It was a pretty cold winter afternoon in New Delhi, January 2 if I’m not mistaken, when I met with Julie and her holidaying parents to visit the Qutb Minar and it monuments. It was my 5th attempt to visit Qutb Minar as I have been trying to do it every time I set foot in Delhi!
Finally, during my north Indian New Year Holiday and with our Rs. 10 and Rs. 250 tickets (Julie and I are considered locals with our residency certificate and her parents were considered foreigners), we entered into the gardens and was transported into the 12th century, albeit for a moment, while holding our ground in the present.
Tower of Victory
Qutb Minar, a brick tower made of red sandstone and marble, is one of the most popular destinations in India, more so in Delhi. The Qutb Minar and its monuments are actually a UNESCO World Heritage Site (inscription: 1993). Main description on the page reads:
Built in the early 13th century a few kilometres south of Delhi, the red sandstone tower of Qutb Minar is 72.5 m high, tapering from 2.75 m in diameter at its peak to 14.32 m at its base, and alternating angular and rounded flutings. The surrounding archaeological area contains funerary buildings, notably the magnificent Alai-Darwaza Gate, the masterpiece of Indo-Muslim art (built in 1311), and two mosques, including the Quwwatu’l-Islam, the oldest in northern India, built of materials reused from some 20 Brahman temples.
Qutb Minar and its monuments is under the “Cultural criteria IV” which the UNESCO website defines/describes as “to be an outstanding example of a type of building, architectural or technological ensemble or landscape which illustrates (a) significant stage(s) in human history.”

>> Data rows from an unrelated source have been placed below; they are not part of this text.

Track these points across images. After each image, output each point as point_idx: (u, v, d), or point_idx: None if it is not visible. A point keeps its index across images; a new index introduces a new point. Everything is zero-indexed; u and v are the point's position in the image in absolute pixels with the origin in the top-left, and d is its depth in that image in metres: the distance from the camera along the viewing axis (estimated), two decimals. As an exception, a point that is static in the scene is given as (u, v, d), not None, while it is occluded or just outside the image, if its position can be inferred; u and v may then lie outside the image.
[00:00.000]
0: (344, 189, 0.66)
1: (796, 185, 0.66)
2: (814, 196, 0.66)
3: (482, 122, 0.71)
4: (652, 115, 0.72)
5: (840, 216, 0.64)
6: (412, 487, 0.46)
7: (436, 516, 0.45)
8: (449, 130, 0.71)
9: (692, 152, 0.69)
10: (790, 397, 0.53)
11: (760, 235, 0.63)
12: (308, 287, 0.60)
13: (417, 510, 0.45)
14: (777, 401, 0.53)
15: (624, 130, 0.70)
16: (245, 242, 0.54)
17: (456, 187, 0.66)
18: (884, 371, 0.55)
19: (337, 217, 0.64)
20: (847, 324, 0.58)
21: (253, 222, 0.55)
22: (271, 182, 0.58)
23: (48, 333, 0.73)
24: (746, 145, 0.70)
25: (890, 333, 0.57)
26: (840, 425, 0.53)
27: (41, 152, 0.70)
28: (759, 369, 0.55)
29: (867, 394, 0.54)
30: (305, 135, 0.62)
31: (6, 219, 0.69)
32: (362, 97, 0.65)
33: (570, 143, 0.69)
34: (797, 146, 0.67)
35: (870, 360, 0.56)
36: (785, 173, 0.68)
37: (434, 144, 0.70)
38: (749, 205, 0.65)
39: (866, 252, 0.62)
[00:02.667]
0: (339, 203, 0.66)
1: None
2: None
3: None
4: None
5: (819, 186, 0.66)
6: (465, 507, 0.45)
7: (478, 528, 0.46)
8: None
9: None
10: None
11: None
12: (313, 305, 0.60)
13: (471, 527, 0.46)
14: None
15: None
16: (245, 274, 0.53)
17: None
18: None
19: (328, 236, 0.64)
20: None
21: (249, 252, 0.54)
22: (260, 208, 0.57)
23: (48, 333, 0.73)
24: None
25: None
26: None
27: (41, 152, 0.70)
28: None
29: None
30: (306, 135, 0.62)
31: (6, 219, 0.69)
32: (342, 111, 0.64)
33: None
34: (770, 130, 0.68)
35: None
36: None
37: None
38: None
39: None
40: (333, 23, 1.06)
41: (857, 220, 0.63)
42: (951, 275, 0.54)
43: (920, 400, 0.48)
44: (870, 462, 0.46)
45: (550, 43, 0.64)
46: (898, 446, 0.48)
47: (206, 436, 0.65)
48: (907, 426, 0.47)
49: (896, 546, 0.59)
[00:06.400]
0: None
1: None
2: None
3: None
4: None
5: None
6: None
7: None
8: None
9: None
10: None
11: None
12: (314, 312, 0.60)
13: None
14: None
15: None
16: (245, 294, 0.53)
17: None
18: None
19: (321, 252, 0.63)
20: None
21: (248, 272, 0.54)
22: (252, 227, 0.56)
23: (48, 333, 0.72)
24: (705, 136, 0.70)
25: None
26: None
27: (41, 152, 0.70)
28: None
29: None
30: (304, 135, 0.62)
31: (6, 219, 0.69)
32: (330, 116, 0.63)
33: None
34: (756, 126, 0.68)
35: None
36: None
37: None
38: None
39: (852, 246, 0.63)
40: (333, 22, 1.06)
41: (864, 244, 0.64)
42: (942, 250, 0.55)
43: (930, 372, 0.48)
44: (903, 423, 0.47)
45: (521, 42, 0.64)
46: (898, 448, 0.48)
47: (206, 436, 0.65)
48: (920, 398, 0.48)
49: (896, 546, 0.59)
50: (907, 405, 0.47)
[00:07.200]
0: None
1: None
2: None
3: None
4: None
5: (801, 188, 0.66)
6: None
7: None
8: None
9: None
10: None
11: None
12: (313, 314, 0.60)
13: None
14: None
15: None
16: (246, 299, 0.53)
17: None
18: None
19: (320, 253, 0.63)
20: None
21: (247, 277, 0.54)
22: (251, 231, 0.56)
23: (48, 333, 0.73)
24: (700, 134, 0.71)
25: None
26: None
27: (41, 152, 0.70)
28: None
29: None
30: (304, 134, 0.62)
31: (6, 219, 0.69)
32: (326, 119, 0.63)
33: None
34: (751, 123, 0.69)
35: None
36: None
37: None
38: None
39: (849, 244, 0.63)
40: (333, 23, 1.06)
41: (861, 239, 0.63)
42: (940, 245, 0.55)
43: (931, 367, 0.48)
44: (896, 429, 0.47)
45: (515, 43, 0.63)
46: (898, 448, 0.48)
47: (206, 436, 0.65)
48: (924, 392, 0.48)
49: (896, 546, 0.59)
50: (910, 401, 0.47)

True enough, Qutb Minar is said to not only serve the purpose of being the tower to issue the adhan (call to worship) but also as a tower of victory to impress upon the people the prowess of the Mamluk Dynasty, the new Muslim rulers of Delhi.
The marker/inscription on the grounds upon getting closer to the Qutb Minar reads:
The foundations of this world-famous tower, known as the Qutb-Minar, were laid by Qutbuddin Aibak of the Mamluk Dynasty towards the end of the twelfth century. The construction was interrupted at the first storey by his death, and the remaining three storeys were completed in a matching material and style by his successor Iltutmish commonlu known as Altamash in A.D. 1230. In A.D. 1368, the Minar was damaged by lightnin. Later, Firuz Shah Tughluq (A.D. 1351-88) replaced the top storey by the existing two storeys faced with marble. Sikandar Lodi (A.D. 1489-1517) also executed some repairs to the Minar in A.D. 1503, when it was again injured by lightning.
The tower has a diameter of 14.32m at the base and of about 2.75m at the top with a height of 72.5m and ascended by 379 steps, it is the highest stone tower in India and a perfect example of Minar known to exist anywhere. The variegated plan of its three lower storeys, the projecting balconies with stalactite pendentive brackets and ornate bands of inscriptions on its facades heighten its decorative effect.
Strength of Islam
Known as the Strength of Islam (or Light of Islam), the Quwwatu’l-Islam Mosque found in the Qutb Minar complex is the first Mosque to be built in Delhi. Also known as the Great Mosque of Delhi, the Quwwat-ul-Islam was built at the same time as the Qutb Minar in 1193.
Another interesting thing about the Qutb Minar complex that I never even realized before writing this blog post is that the pillars and the rocks and other materials used to build the Quwwat-ul-Islam Mosque was taken from 27 Hindu (and possibly Jain) temples.
According to an accompanying video at the UNESCO page for Qutb Minar and its monuments, not one of these pillars are the same. This was very unorthodox for Islam architecture at the time which is defined by uniformity.
Another thing to note is that, still according to the video, contrary to the practice of Islam wherein no idols are being worshiped or carved in their mosques, the ceiling and pillars bear Hindu designs as well as idolatry carved into the stones. If only I’d known about it earlier, I would’ve spent more time actually going through the ruins!
The Qutb complex is also home to other rulers and important persona during the Mamluk Dynasty and the Khilji Dynasty. You might want to explore the tombs of Allauddin Khilhi, second Sultan of Delhi from the Khiliji Dynasty, and the Sufi Saint Imam Muhammad Ali.
And with that, this Viahera Vlog (which now really looks like a regular blog post coz there’s only one video) for Qutb Minar has come to an end. I hope this tour has been enjoyable for you as it has been for me, reliving that cold January afternoon and learning more than I did before. But before I leave you, one final suggestion you might want to consider: feeding the squirrels!
If you’re ready to visit Qutb Minar, just alight at the Qutab Minar Metro Station in Delhi or flag down an autowallah! Happy wandering!